D. Me B______, défenseur d'office de A______, dépose un état de frais pour la procédure de révision totalisant six heures d'activité de chef d'étude.
EN DROIT :
Expédiée par voie postale le 22 juillet 2021, elle a par ailleurs été formée en temps utile (art. 411 al. 2 CPP).
2.1.2. Aux termes de l'art. 413 al. 2 CPP, si la juridiction d'appel constate que les motifs de révision sont fondés, elle annule partiellement ou entièrement la décision attaquée ; elle renvoie la cause pour nouveau traitement et nouveau jugement à l'autorité qu'elle désigne (let. a) ou elle rend elle-même une nouvelle décision si l'état du dossier le permet (let. b).
2.2. En l'espèce, l'expertise rendue dans la procédure parallèle était manifestement inconnue du MP lorsqu'il a rendu l'ordonnance dont la révision est demandée. Cette expertise démontre que le demandeur était totalement irresponsable lors des faits qualifiés d'infraction à l'art. 119 LEI et qu'il était hospitalisé sous contrainte pendant l'essentiel de la période pénale relative à l'infraction à l'art. 115 al. 1 let. b LEI.
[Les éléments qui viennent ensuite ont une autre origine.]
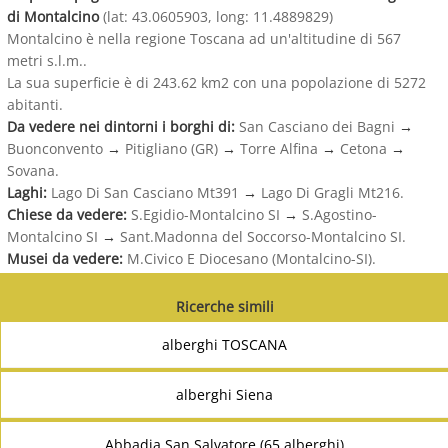
di Montalcino
(lat: 43.0605903, long: 11.4889829)
Montalcino è nella regione Toscana ad un'altitudine di 567
metri s.l.m..
La sua superficie è di 243.62 km2 con una popolazione di 5272
abitanti.
Da vedere nei dintorni i borghi di:
San Casciano dei Bagni
→
Buonconvento
→
Pitigliano (GR)
→
Torre Alfina
→
Cetona
→
Sovana.
Laghi:
Lago Di San Casciano Mt391
→
Lago Di Gragli Mt216.
Chiese da vedere:
S.Egidio-Montalcino SI
→
S.Agostino-
Montalcino SI
→
Sant.Madonna del Soccorso-Montalcino SI.
Musei da vedere:
M.Civico E Diocesano (Montalcino-SI).
Ricerche simili
alberghi TOSCANA
alberghi Siena
Abbadia San Salvatore (65 alberghi)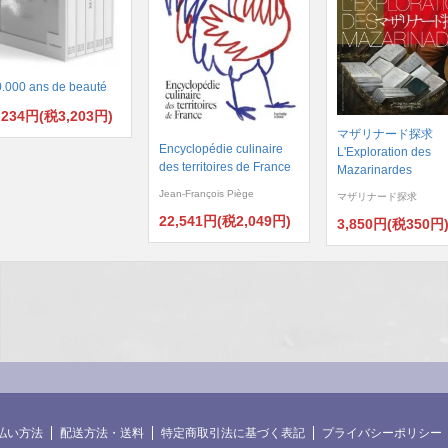
.000 ans de beauté
,234円(税3,203円)
マザリナード探求
Encyclopédie culinaire
L'Exploration des
des territoires de France
Mazarinardes
Jean-François Piège
マザリナード探求
22,541円(税2,049円)
3,850円(税350円
払い方法
配送方法・送料
特定商取引法に基づく表記
プライバシーポリシー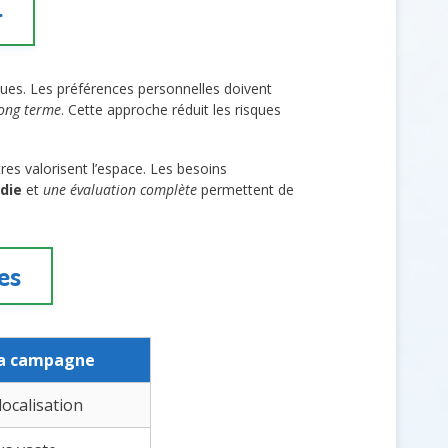
r
ues. Les préférences personnelles doivent
long terme
. Cette approche réduit les risques
utres valorisent l’espace. Les besoins
die
et
une évaluation complète
permettent de
es
la campagne
localisation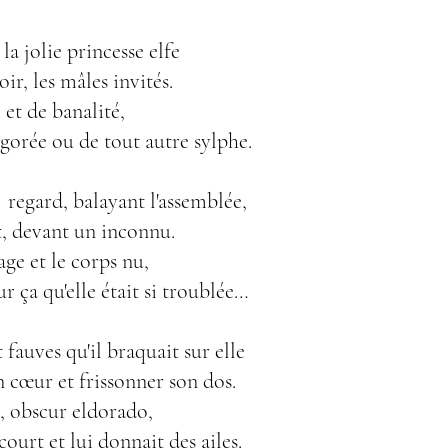
la jolie princesse elfe
ir, les mâles invités.
 et de banalité,
ngorée ou de tout autre sylphe.
regard, balayant l'assemblée,
t, devant un inconnu.
vage et le corps nu,
ur ça qu'elle était si troublée…
fauves qu'il braquait sur elle
n cœur et frissonner son dos.
, obscur eldorado,
court et lui donnait des ailes.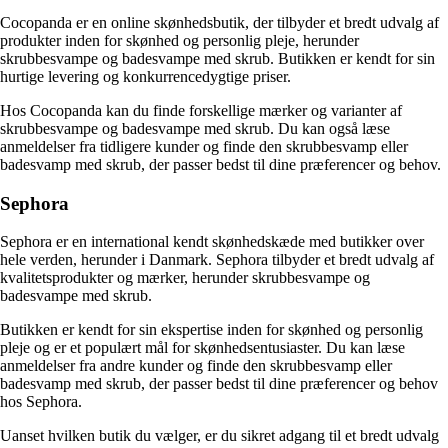
Cocopanda er en online skønhedsbutik, der tilbyder et bredt udvalg af
produkter inden for skønhed og personlig pleje, herunder
skrubbesvampe og badesvampe med skrub. Butikken er kendt for sin
hurtige levering og konkurrencedygtige priser.
Hos Cocopanda kan du finde forskellige mærker og varianter af
skrubbesvampe og badesvampe med skrub. Du kan også læse
anmeldelser fra tidligere kunder og finde den skrubbesvamp eller
badesvamp med skrub, der passer bedst til dine præferencer og behov.
Sephora
Sephora er en international kendt skønhedskæde med butikker over
hele verden, herunder i Danmark. Sephora tilbyder et bredt udvalg af
kvalitetsprodukter og mærker, herunder skrubbesvampe og
badesvampe med skrub.
Butikken er kendt for sin ekspertise inden for skønhed og personlig
pleje og er et populært mål for skønhedsentusiaster. Du kan læse
anmeldelser fra andre kunder og finde den skrubbesvamp eller
badesvamp med skrub, der passer bedst til dine præferencer og behov
hos Sephora.
Uanset hvilken butik du vælger, er du sikret adgang til et bredt udvalg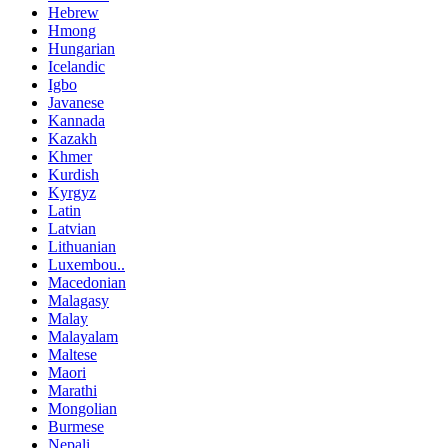
Hebrew
Hmong
Hungarian
Icelandic
Igbo
Javanese
Kannada
Kazakh
Khmer
Kurdish
Kyrgyz
Latin
Latvian
Lithuanian
Luxembou..
Macedonian
Malagasy
Malay
Malayalam
Maltese
Maori
Marathi
Mongolian
Burmese
Nepali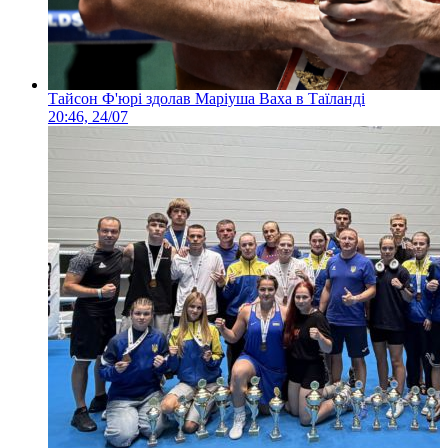
Тайсон Ф'юрі здолав Маріуша Ваха в Таїланді
20:46, 24/07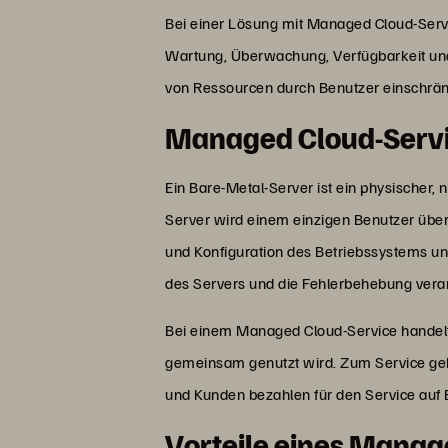
Bei einer Lösung mit Managed Cloud-Service
Wartung, Überwachung, Verfügbarkeit und 
von Ressourcen durch Benutzer einschrä
Managed Cloud-Servi
Ein Bare-Metal-Server ist ein physischer, n
Server wird einem einzigen Benutzer überl
und Konfiguration des Betriebssystems u
des Servers und die Fehlerbehebung verant
Bei einem Managed Cloud-Service handelt e
gemeinsam genutzt wird. Zum Service ge
und Kunden bezahlen für den Service auf
Vorteile eines Manag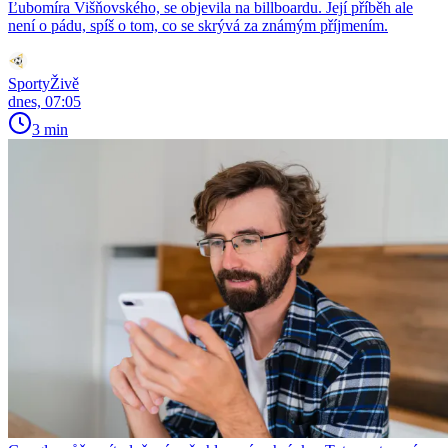
Ľubomíra Višňovského, se objevila na billboardu. Její příběh ale
není o pádu, spíš o tom, co se skrývá za známým příjmením.
SportyŽivě
dnes, 07:05
3 min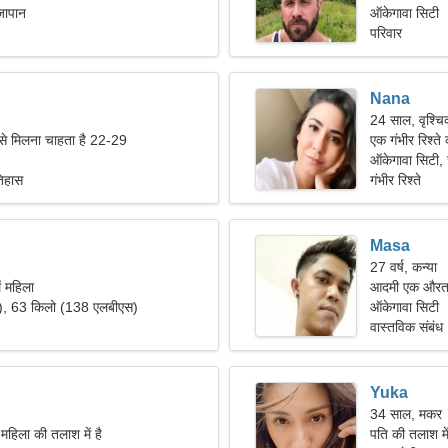
जापान
जरूरत है।
ऑकेगावा सिटी
परिवार
Nana
24 साल, वृश्च
 से मिलना चाहता है 22-29
एक गंभीर रिश्त
ऑकेगावा सिटी,
तिहास
गंभीर रिश्ते
Masa
27 वर्ष, कन्या
ं महिला
आदमी एक औरत 
"), 63 किलो (138 एलबीएस)
ऑकेगावा सिटी
वास्तविक संबंध
Yuka
34 साल, मकर
महिला की तलाश में है
पति की तलाश म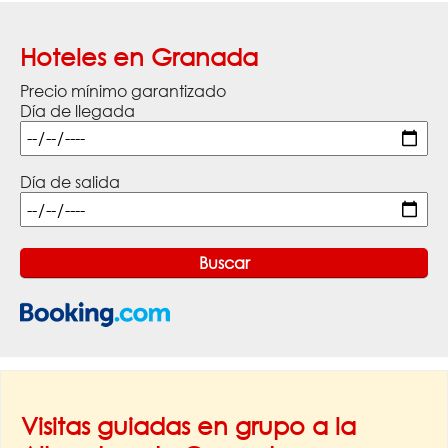
Hoteles en Granada
Precio mínimo garantizado
Día de llegada
Día de salida
Visitas guiadas en grupo a la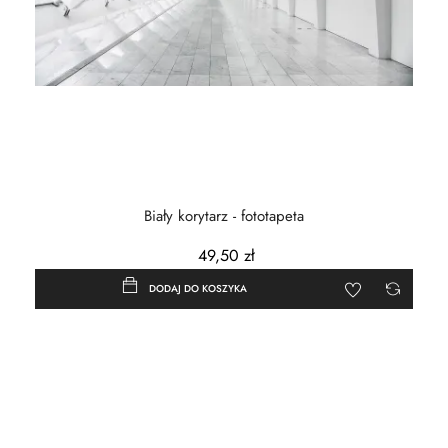
Biały korytarz - fototapeta
49,50 zł
DODAJ DO KOSZYKA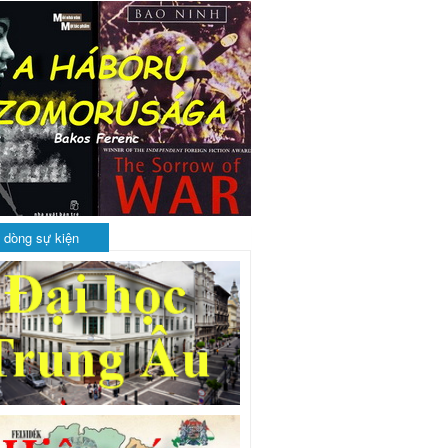
 dòng sự kiện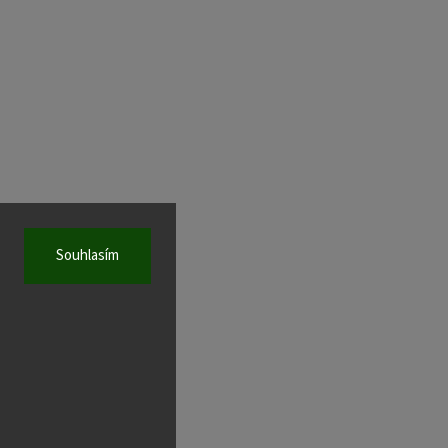
Souhlasím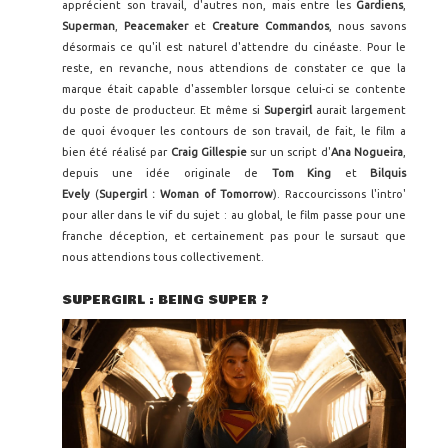
apprécient son travail, d'autres non, mais entre les
Gardiens
,
Superman
,
Peacemaker
et
Creature Commandos
, nous savons
désormais ce qu'il est naturel d'attendre du cinéaste. Pour le
reste, en revanche, nous attendions de constater ce que la
marque était capable d'assembler lorsque celui-ci se contente
du poste de producteur. Et même si
Supergirl
aurait largement
de quoi évoquer les contours de son travail, de fait, le film a
bien été réalisé par
Craig Gillespie
sur un script d'
Ana Nogueira
,
depuis une idée originale de
Tom King
et
Bilquis
Evely
(
Supergirl : Woman of Tomorrow
). Raccourcissons l'intro'
pour aller dans le vif du sujet : au global, le film passe pour une
franche déception, et certainement pas pour le sursaut que
nous attendions tous collectivement.
SUPERGIRL : BEING SUPER ?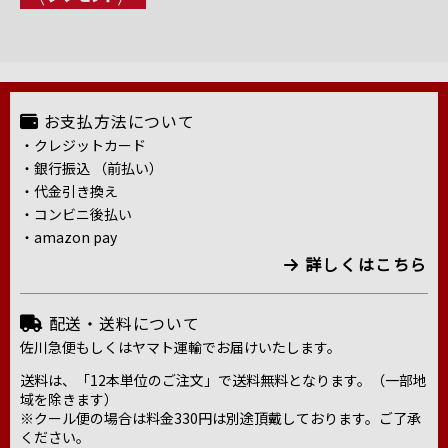
お支払方法について
・クレジットカード
・銀行振込 （前払い）
・代金引き換え
・コンビニ後払い
・amazon pay
詳しくはこちら
配送・送料について
佐川急便もしくはヤマト運輸でお届けいたします。
送料は、「12本単位のご注文」で送料無料となります。（一部地
域を除きます）
※クール便の場合は料金330円は別途頂戴しております。ご了承
ください。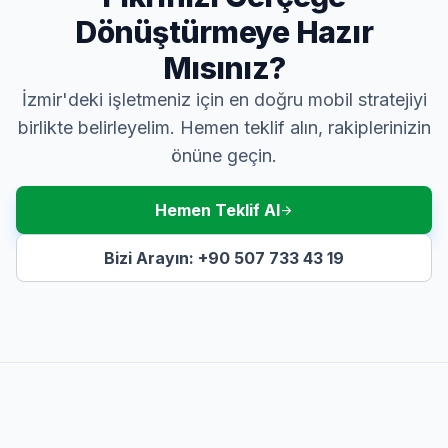
Dönüştürmeye Hazır
Mısınız?
İzmir'deki işletmeniz için en doğru mobil stratejiyi
birlikte belirleyelim. Hemen teklif alın, rakiplerinizin
önüne geçin.
Hemen Teklif Al
arrow_forward
Bizi Arayın: +90 507 733 43 19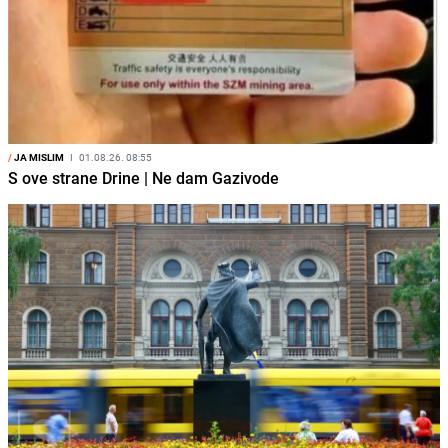
/
JA MISLIM
I
01.08.26. 08:55
S ove strane Drine | Ne dam Gazivode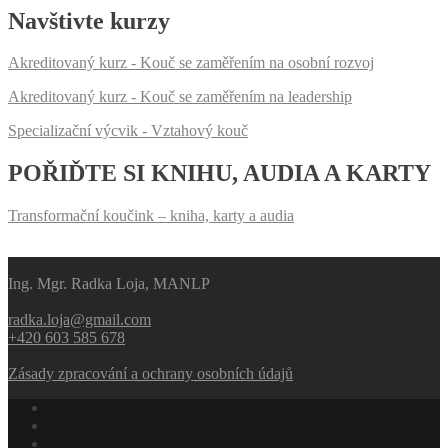
Navštivte kurzy
Akreditovaný kurz - Kouč se zaměřením na osobní rozvoj
Akreditovaný kurz - Kouč se zaměřením na leadership
Specializační výcvik - Vztahový kouč
POŘIĎTE SI KNIHU, AUDIA A KARTY
Transformační koučink – kniha, karty a audia
Ing. Mgr. Radka Loja, MANLP
radka.loja@gmail.com
+420 603 585 678
Zásady zpracování a ochrany osobních údajů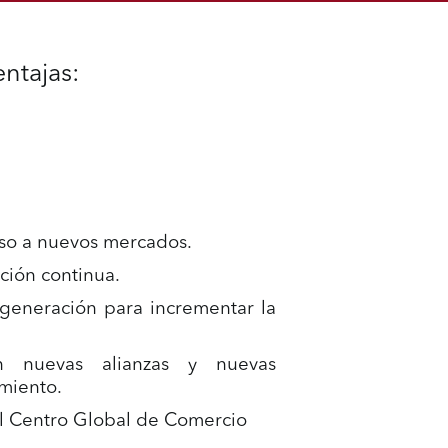
entajas:
reso a nuevos mercados.
ación continua.
 generación para incrementar la
on nuevas alianzas y nuevas
miento.
 al Centro Global de Comercio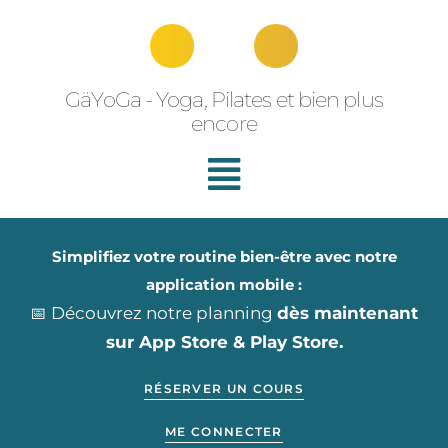
Aller
au
contenu
GäYoGa - Yoga, Pilates et bien plus
encore
Simplifiez votre routine bien-être avec notre
application mobile :
📅 Découvrez notre planning
dès maintenant
sur App Store & Play Store.
RÉSERVER UN COURS
ME CONNECTER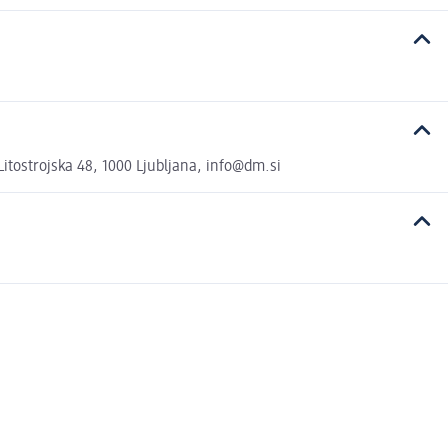
tostrojska 48, 1000 Ljubljana, info@dm.si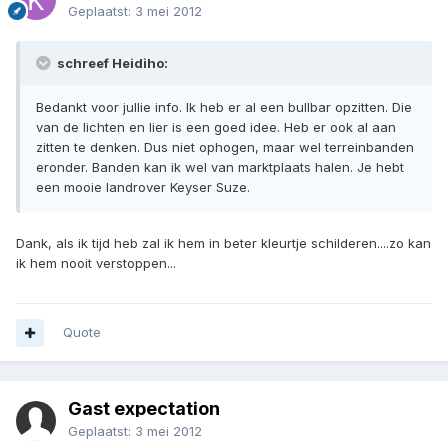
Geplaatst:
3 mei 2012
schreef Heidiho:
Bedankt voor jullie info. Ik heb er al een bullbar opzitten. Die
van de lichten en lier is een goed idee. Heb er ook al aan
zitten te denken. Dus niet ophogen, maar wel terreinbanden
eronder. Banden kan ik wel van marktplaats halen. Je hebt
een mooie landrover Keyser Suze.
Dank, als ik tijd heb zal ik hem in beter kleurtje schilderen....zo kan
ik hem nooit verstoppen...
Quote
Gast expectation
Geplaatst:
3 mei 2012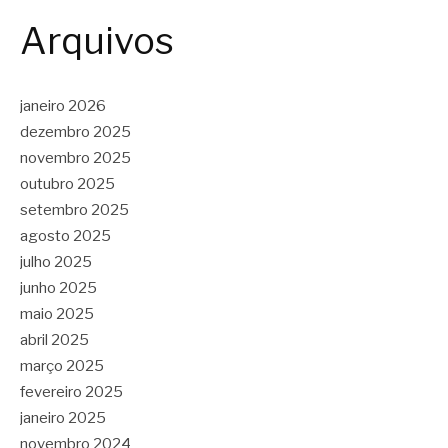
Arquivos
janeiro 2026
dezembro 2025
novembro 2025
outubro 2025
setembro 2025
agosto 2025
julho 2025
junho 2025
maio 2025
abril 2025
março 2025
fevereiro 2025
janeiro 2025
novembro 2024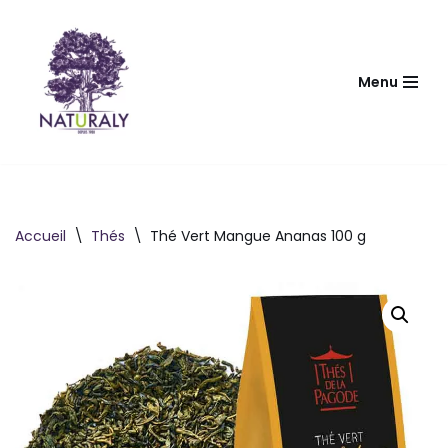
Aller
au
Menu
contenu
Accueil
\
Thés
\
Thé Vert Mangue Ananas 100 g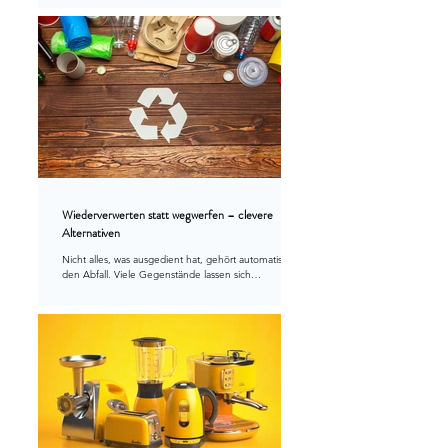
möglichst sinnvoll weiterverwendet werden — oder
sicher entsorgt, wenn keine Verwertung möglich ist.
Wiederverwerten statt wegwerfen – clevere
Alternativen
Nicht alles, was ausgedient hat, gehört automatisch in
den Abfall. Viele Gegenstände lassen sich
weiterverwenden, reparieren oder in eine neue
Funktion verwandeln. „Wiederverwerten statt
wegwerfen“ ist längst mehr als ein Umwelttrend – es
ist ein bewusster Umgang mit Ressourcen und eine
Haltung, die in der Schweiz immer stärker gelebt wird.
Il convient partant d'admettre la demande de révision, d'annuler l'ordonnance pénale du 13 janvier 2021, de constater que le demandeur en révision a agi en état d'irresponsabilité et de laisser les frais à la charge de l'Etat (art. 428 al. 1 CPP).
Le constat de son irresponsabilité devrait en effet amener au renvoi de la cause au MP pour qu'il soumette à la juridiction compétente un acte d'accusation tendant à ce que cette irresponsabilité soit constatée et une mesure prononcée, sur laquelle la détention serait alors cas échéant imputée.
Une mesure ayant d'ores et déjà été ordonnée, il sera renoncé par économie de procédure à renvoyer la cause. La détention subie dans la présente procédure sera imputée sur la mesure prononcée dans la procédure P/1______/2020, en application de l'art. 51 CP.
PAR CES MOTIFS, LA COUR :
Reçoit la demande de révision de A______ contre l'ordonnance pénale OPMP/5918/2020 du 6 août 2020 du Ministère public dans la procédure P/13990/20.
L'admet.
Annule ladite ordonnance.
Ordonne la radiation de la mention y relative au casier judiciaire.
Constate que A______ a agi en état d'irresponsabilité.
Dit que la détention subie dans le cadre de la présente procédure sera imputée sur la mesure prononcée dans la procédure P/1______/2020.
Laisse les frais à la charge de l'Etat.
Arrête à CHF 1'550.90 (TVA comprise) la rémunération de Me B______, défenseur d'office du demandeur, dans la présente procédure de révision.
Notifie le présent arrêt aux parties.
Le communique, pour information, au Secrétariat d'Etat aux migrations (SEM), à la prison de C______, au Service de l'application des peines et mesures (SAPEM) et à l'Office cantonal de la population et des migrations (OCPM).
Le greffier :
Oscar LÜSCHER
La présidente :
Catherine GAVIN
Indication des voies de recours :
Conformément aux art. 78 ss de la loi fédérale sur le Tribunal fédéral (LTF), le présent arrêt peut être porté dans les trente jours qui suivent sa notification avec expédition complète (art. 100 al. 1 LTF), par-devant le Tribunal fédéral (1000 Lausanne 14), par la voie du recours en matière pénale, sous la réserve qui suit.
Dans la mesure où il a trait à l'indemnité de l'avocat désigné d'office ou du conseil juridique gratuit pour la procédure d'appel, et conformément aux art. 135 al. 3 let. b CPP et 37 al. 1 de la loi fédérale sur l'organisation des autorités pénales de la Confédération (LOAP), le présent arrêt peut être porté dans les dix jours qui suivent sa notification avec expédition complète (art. 39 al. 1 LOAP, art. 396 al. 1 CPP) par-devant la Cour des plaintes du Tribunal pénal fédéral (6501 Bellinzone).